# WHAT IS NEEDED:
Return the records word for word. Pictures do not belong in the copy.

# PROVIDED RECORDS:
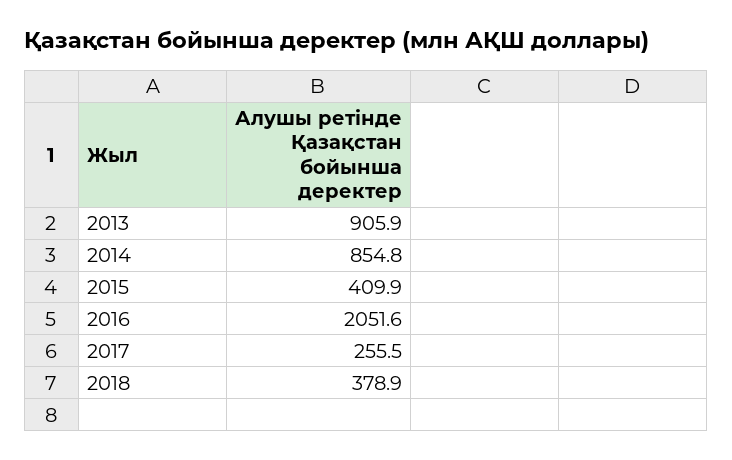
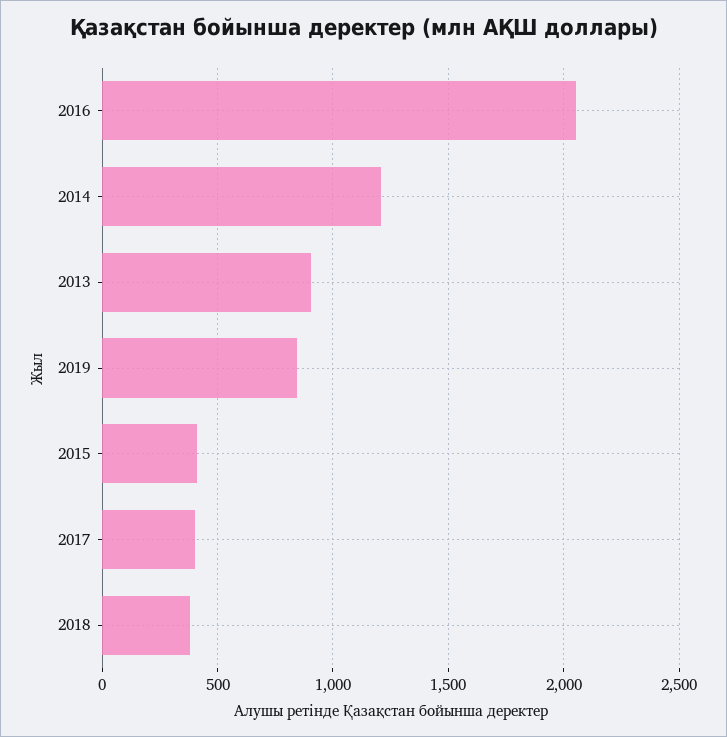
  {
    "2013": 905.9,
-   "2014": 854.8,
+   "2014": 1200,
    "2015": 409.9,
    "2016": 2051.6,
-   "2017": 255.5,
+   "2017": 400,
-   "2018": 378.9
+   "2018": 378.9,
+   "2019": 850
  }

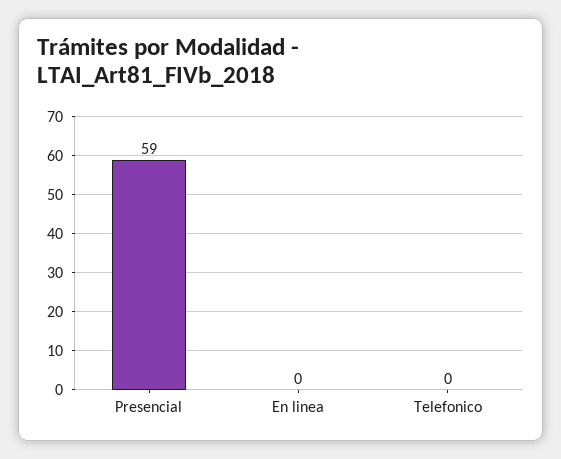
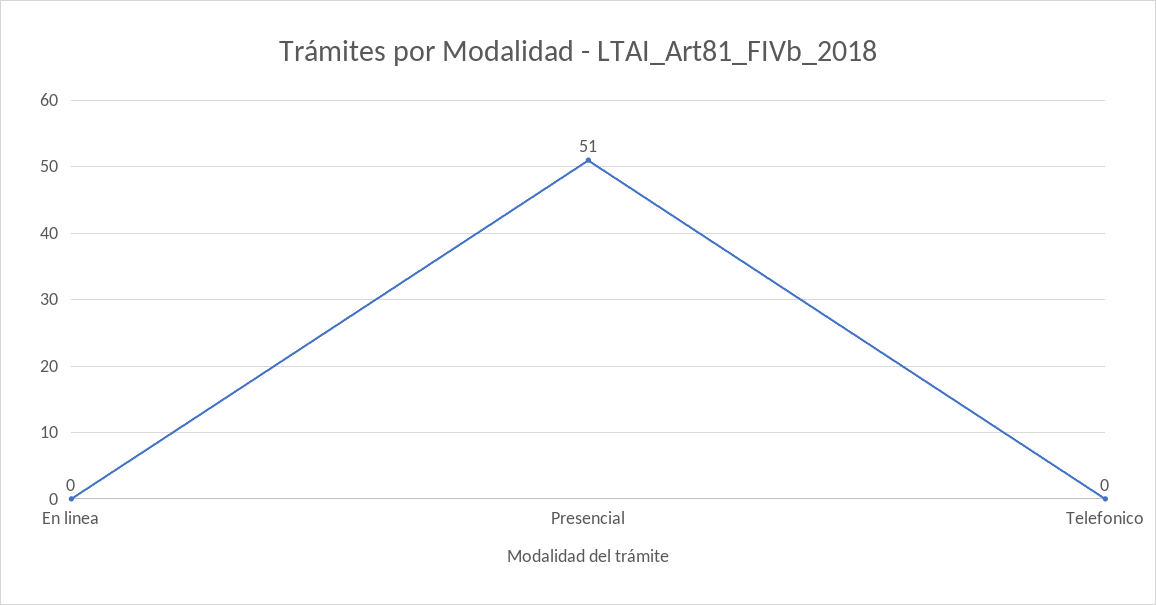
  {
-   "Presencial": 59,
+   "Presencial": 51,
    "En linea": 0,
    "Telefonico": 0
  }

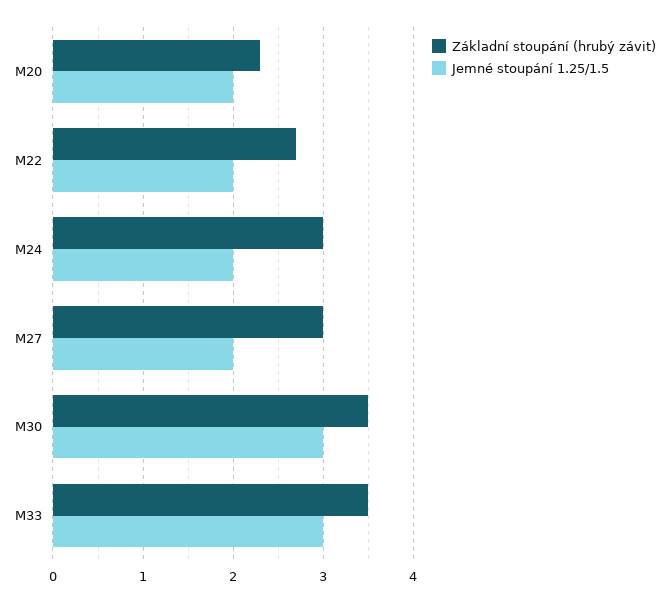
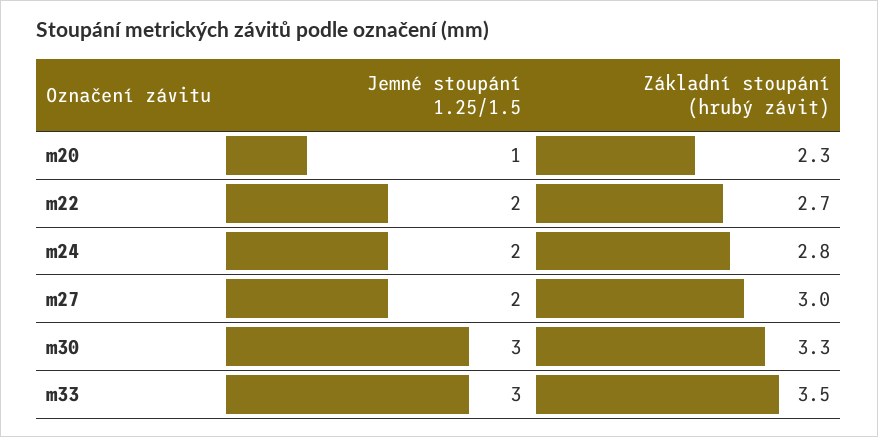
  {
    "Základní stoupání (hrubý závit)": {
      "M20": 2.3,
      "M22": 2.7,
-     "M24": 3,
+     "M24": 2.8,
      "M27": 3,
-     "M30": 3.5,
+     "M30": 3.3,
      "M33": 3.5
    },
    "Jemné stoupání 1.25/1.5": {
-     "M20": 2,
+     "M20": 1,
      "M22": 2,
      "M24": 2,
      "M27": 2,
      "M30": 3,
      "M33": 3
    }
  }

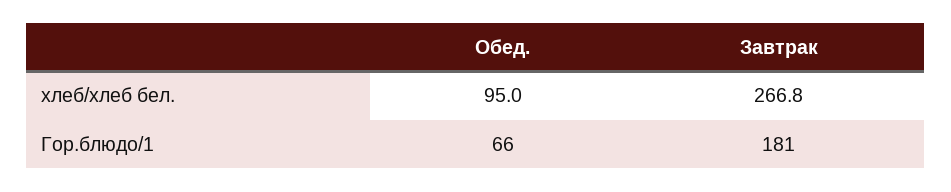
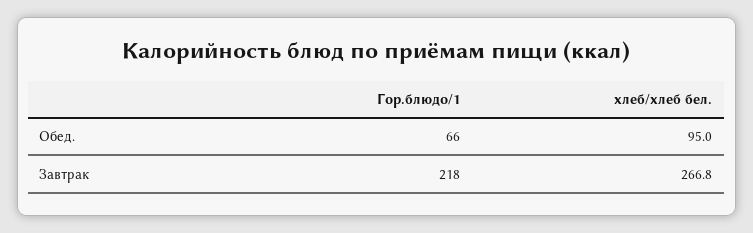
  {
    "Обед.": {
      "хлеб/хлеб бел.": 95,
      "Гор.блюдо/1": 66
    },
    "Завтрак": {
      "хлеб/хлеб бел.": 266.8,
-     "Гор.блюдо/1": 181
+     "Гор.блюдо/1": 218
    }
  }

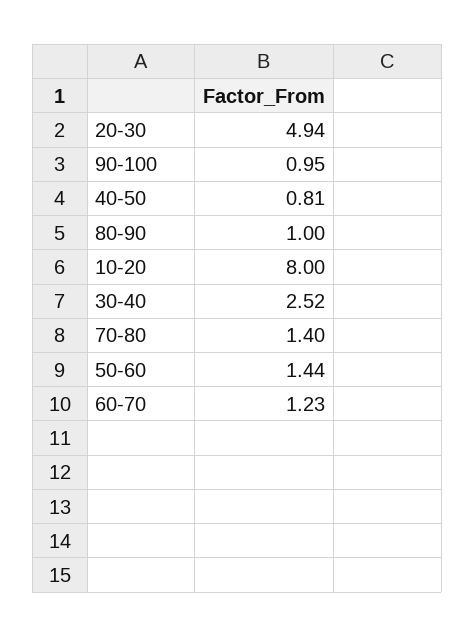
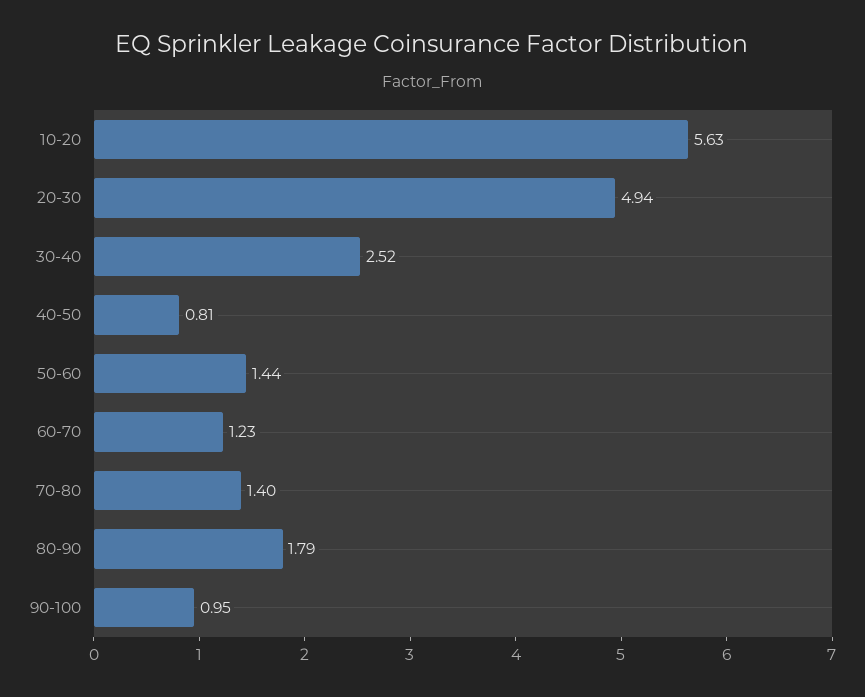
  {
    "20-30": 4.94,
    "90-100": 0.95,
    "40-50": 0.81,
-   "80-90": 1,
+   "80-90": 1.79,
-   "10-20": 8,
+   "10-20": 5.63,
    "30-40": 2.52,
    "70-80": 1.4,
    "50-60": 1.44,
    "60-70": 1.23
  }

# RESPONSE AREA:
  {
    "2013": 905.9,
-   "2014": 854.8,
+   "2014": 1200,
    "2015": 409.9,
    "2016": 2051.6,
-   "2017": 255.5,
+   "2017": 400,
-   "2018": 378.9
+   "2018": 378.9,
+   "2019": 850
  }

  {
-   "Presencial": 59,
+   "Presencial": 51,
    "En linea": 0,
    "Telefonico": 0
  }

  {
    "Základní stoupání (hrubý závit)": {
      "M20": 2.3,
      "M22": 2.7,
-     "M24": 3,
+     "M24": 2.8,
      "M27": 3,
-     "M30": 3.5,
+     "M30": 3.3,
      "M33": 3.5
    },
    "Jemné stoupání 1.25/1.5": {
-     "M20": 2,
+     "M20": 1,
      "M22": 2,
      "M24": 2,
      "M27": 2,
      "M30": 3,
      "M33": 3
    }
  }

  {
    "Обед.": {
      "хлеб/хлеб бел.": 95,
      "Гор.блюдо/1": 66
    },
    "Завтрак": {
      "хлеб/хлеб бел.": 266.8,
-     "Гор.блюдо/1": 181
+     "Гор.блюдо/1": 218
    }
  }

  {
    "20-30": 4.94,
    "90-100": 0.95,
    "40-50": 0.81,
-   "80-90": 1,
+   "80-90": 1.79,
-   "10-20": 8,
+   "10-20": 5.63,
    "30-40": 2.52,
    "70-80": 1.4,
    "50-60": 1.44,
    "60-70": 1.23
  }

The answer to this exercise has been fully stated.